ABOUT THIS EXERCISE
Scanning the entries below, copy every line that contains the word "Figure".
===== EXERCISE DATA
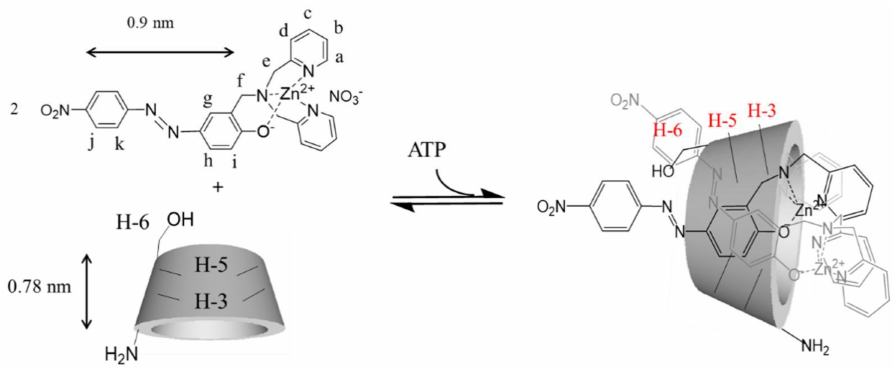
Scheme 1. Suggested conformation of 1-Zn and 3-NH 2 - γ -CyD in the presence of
==========
===== EXERCISE DATA
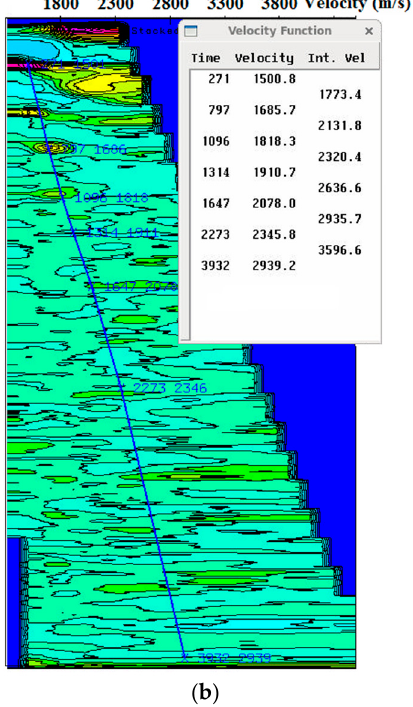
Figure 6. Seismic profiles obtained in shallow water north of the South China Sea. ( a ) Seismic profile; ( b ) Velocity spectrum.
==========
===== EXERCISE DATA
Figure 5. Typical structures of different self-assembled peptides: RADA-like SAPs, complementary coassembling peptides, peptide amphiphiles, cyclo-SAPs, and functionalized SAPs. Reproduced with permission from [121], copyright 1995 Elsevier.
==========
EXERCISE RESPONSE
Figure 6. Seismic profiles obtained in shallow water north of the South China Sea. ( a ) Seismic profile; ( b ) Velocity spectrum.
Figure 5. Typical structures of different self-assembled peptides: RADA-like SAPs, complementary coassembling peptides, peptide amphiphiles, cyclo-SAPs, and functionalized SAPs. Reproduced with permission from [121], copyright 1995 Elsevier.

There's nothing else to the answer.